Records shown section start
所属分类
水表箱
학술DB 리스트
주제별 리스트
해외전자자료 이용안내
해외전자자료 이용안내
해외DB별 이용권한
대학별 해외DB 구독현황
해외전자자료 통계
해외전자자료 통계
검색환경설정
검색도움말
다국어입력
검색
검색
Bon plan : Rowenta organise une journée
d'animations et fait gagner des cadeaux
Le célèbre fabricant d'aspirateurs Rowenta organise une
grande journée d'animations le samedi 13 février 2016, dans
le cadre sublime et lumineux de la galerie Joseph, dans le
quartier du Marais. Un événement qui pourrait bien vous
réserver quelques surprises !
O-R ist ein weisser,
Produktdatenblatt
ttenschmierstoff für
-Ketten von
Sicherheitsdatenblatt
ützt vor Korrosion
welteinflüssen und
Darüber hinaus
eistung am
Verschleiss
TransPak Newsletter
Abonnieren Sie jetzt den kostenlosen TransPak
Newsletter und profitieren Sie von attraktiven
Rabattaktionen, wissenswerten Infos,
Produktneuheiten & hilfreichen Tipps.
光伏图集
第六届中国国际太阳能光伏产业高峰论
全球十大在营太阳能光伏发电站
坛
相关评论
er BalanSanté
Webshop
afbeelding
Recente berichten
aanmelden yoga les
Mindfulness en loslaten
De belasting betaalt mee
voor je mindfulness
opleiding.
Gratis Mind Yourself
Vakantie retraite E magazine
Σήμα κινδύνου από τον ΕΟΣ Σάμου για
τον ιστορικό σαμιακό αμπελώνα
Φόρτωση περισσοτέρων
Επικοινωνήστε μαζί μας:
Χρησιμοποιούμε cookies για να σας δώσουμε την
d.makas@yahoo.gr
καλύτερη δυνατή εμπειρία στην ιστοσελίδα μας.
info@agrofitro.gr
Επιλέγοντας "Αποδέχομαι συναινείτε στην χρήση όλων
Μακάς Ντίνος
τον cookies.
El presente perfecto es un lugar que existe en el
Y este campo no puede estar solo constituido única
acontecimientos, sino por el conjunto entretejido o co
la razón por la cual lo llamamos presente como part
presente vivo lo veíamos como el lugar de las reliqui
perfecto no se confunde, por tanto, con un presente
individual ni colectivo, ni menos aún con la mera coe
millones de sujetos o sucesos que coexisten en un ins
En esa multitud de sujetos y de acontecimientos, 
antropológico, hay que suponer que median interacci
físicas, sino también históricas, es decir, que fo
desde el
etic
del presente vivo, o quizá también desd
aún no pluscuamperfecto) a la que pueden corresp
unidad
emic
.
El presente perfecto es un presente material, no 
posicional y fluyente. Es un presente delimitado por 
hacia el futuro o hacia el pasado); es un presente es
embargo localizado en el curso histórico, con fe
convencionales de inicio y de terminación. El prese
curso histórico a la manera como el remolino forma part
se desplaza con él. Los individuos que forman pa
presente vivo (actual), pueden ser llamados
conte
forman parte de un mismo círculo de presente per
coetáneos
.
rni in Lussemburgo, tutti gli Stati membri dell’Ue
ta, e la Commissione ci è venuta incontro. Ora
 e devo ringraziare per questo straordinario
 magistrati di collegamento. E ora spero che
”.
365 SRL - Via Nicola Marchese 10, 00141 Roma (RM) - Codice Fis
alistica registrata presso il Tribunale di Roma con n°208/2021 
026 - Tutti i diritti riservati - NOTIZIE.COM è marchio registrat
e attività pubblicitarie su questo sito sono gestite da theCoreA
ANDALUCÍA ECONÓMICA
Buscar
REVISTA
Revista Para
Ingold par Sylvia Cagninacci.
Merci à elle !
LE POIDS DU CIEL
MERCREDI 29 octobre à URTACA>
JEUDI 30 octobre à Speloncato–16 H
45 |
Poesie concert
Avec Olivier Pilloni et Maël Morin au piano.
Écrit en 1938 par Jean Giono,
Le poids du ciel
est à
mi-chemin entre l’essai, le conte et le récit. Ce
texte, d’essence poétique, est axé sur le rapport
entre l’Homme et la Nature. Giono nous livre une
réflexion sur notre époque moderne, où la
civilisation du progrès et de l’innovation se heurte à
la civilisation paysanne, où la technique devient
Records shown section end
• [Exercise aim]: Reproduce exactly, please, only the lines from the start of the data above to the line that contains "Recente berichten", with both ends kept.

• [Task response]:
所属分类
水表箱
학술DB 리스트
주제별 리스트
해외전자자료 이용안내
해외전자자료 이용안내
해외DB별 이용권한
대학별 해외DB 구독현황
해외전자자료 통계
해외전자자료 통계
검색환경설정
검색도움말
다국어입력
검색
검색
Bon plan : Rowenta organise une journée
d'animations et fait gagner des cadeaux
Le célèbre fabricant d'aspirateurs Rowenta organise une
grande journée d'animations le samedi 13 février 2016, dans
le cadre sublime et lumineux de la galerie Joseph, dans le
quartier du Marais. Un événement qui pourrait bien vous
réserver quelques surprises !
O-R ist ein weisser,
Produktdatenblatt
ttenschmierstoff für
-Ketten von
Sicherheitsdatenblatt
ützt vor Korrosion
welteinflüssen und
Darüber hinaus
eistung am
Verschleiss
TransPak Newsletter
Abonnieren Sie jetzt den kostenlosen TransPak
Newsletter und profitieren Sie von attraktiven
Rabattaktionen, wissenswerten Infos,
Produktneuheiten & hilfreichen Tipps.
光伏图集
第六届中国国际太阳能光伏产业高峰论
全球十大在营太阳能光伏发电站
坛
相关评论
er BalanSanté
Webshop
afbeelding
Recente berichten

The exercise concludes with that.